夜に生きる』デニス・ルヘイン:加賀山卓朗訳(ハヤカワ・ポケット・ミステリ、2013年)/訳文のリズムが悪い。丸山健二のエッセイを挫折したのも同じ理由なのだが、セネカ著『怒りについて 他二篇』の文章が凄すぎて、普通の文章を読むことが難しい。

黄昏に眠る秋』ヨハン・テオリン:三角和代〈みすみ・かずよ〉訳(ハヤカワ・ポケット・ミステリ、2011年/ハヤカワ文庫、2013年)/これも訳文がよくない。出だしも暗すぎる。

仏教は宇宙をどう見たか アビダルマ仏教の科学的世界観』佐々木閑〈ささき・しずか〉(DOJIN選書、2013年)/初めて佐々木閑の著書を読んだのだが、とにかく文章に締まりがない。たぶん二度と読むことはないだろう。

 56冊目『ドアの向こうのカルト 9歳から35歳まで過ごしたエホバの証人の記録』佐藤雅典(河出書房新社、2013年)/これは文句なしで星五つ。既に「覚え書き」に書いた通りだ。ひとつだけ付言すると、カルトと洗脳という言葉遣いがよくない。洗脳は社会から隔離し、睡眠不足に陥れ、更には拷問や薬物などをも利用して脳の内部情報を書き換えることだ。著者は自らの選択であるにもかかわらず「洗脳」と称しており、いくら何でも無責任だと思う。

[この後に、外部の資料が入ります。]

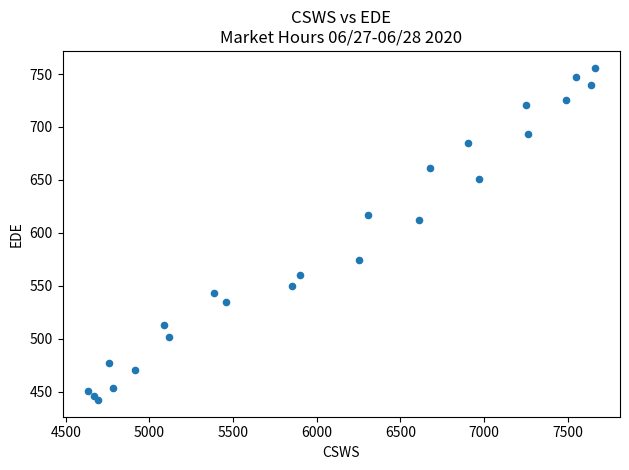

What Y value in the scatter plot is closest to 599?

612.4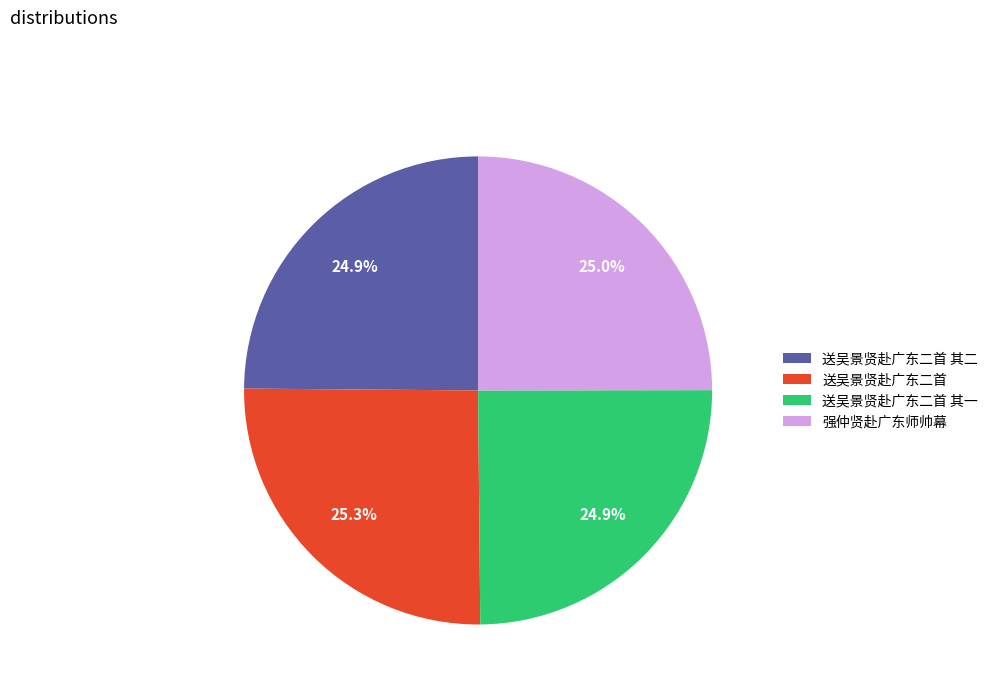

Is there any slice that represents more than half of the pie?

No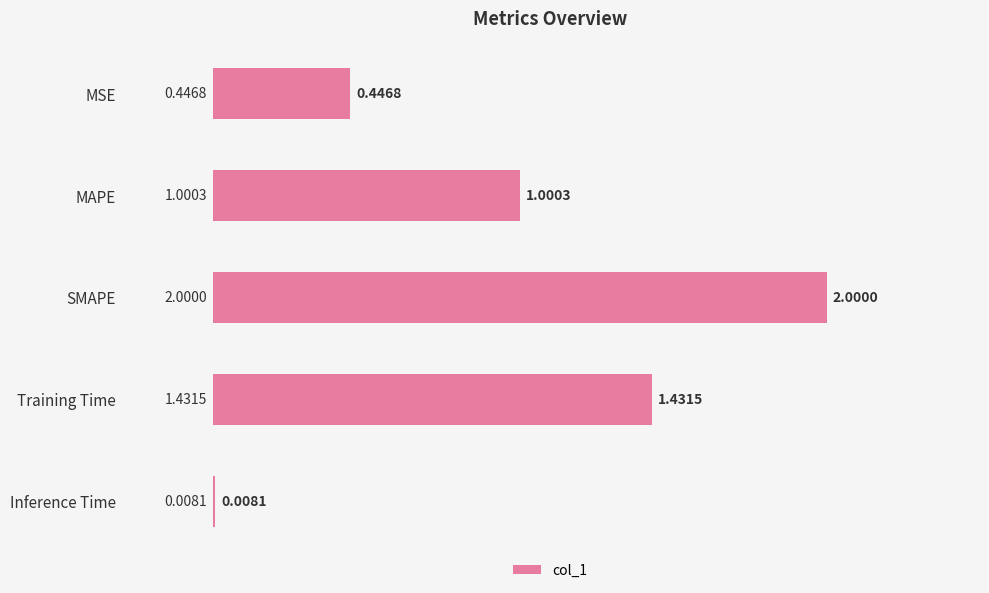

What is the average value?

1.0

 57冊目『タックス・ヘイブン 逃げていく税金』志賀櫻〈しが・さくら〉(岩波新書、2013年)/好著。実務家らしく文章の歯切れがよい。オフショアに関しては橘玲著『マネーロンダリング入門 国際金融詐欺からテロ資金まで』→本書→ニコラス・ジャクソン著『タックスヘイブンの闇 世界の富は盗まれている!』でアウトラインはつかめる。多国籍企業や富豪による租税回避が世界中で貧困が拡大する根本的な原因である。DVD『ザ・コーポレーション』の話がどんどん現実化しつつある。既に国家よりも企業にアドバンテージがあるのだ。

 58冊目『われら』ザミャーチン:川端香男里〈かわばた・かおり〉訳(岩波文庫、1992年)/ディストピア小説の古典である。面白かった。



 というモモタマナ氏の助言に従い、川端訳を選んだのが正解だった。尚、川端は男性である。原書は1927年チェコで出版。ソ連本国では1988年まで禁書扱いされた。もちろん物語としてはオーウェルの『一九八四年』(原書は1949年刊)に軍配が上がるわけだが、社会の行く末を見つめる眼差しはザミャーチンの方が鋭いかもしれない。というか、『一九八四年』は本書を叩き台――あるいはオマージュ――にしているとしか思えない。管理社会への反抗と自由への希求が性愛として描かれている点も一緒だ。「恩人」と「ビッグ・ブラザー」の位置も同じである。それにしてもこの二人は天才的な造語センスの持ち主だ。唯一の瑕疵は暴力性を描いていないところ。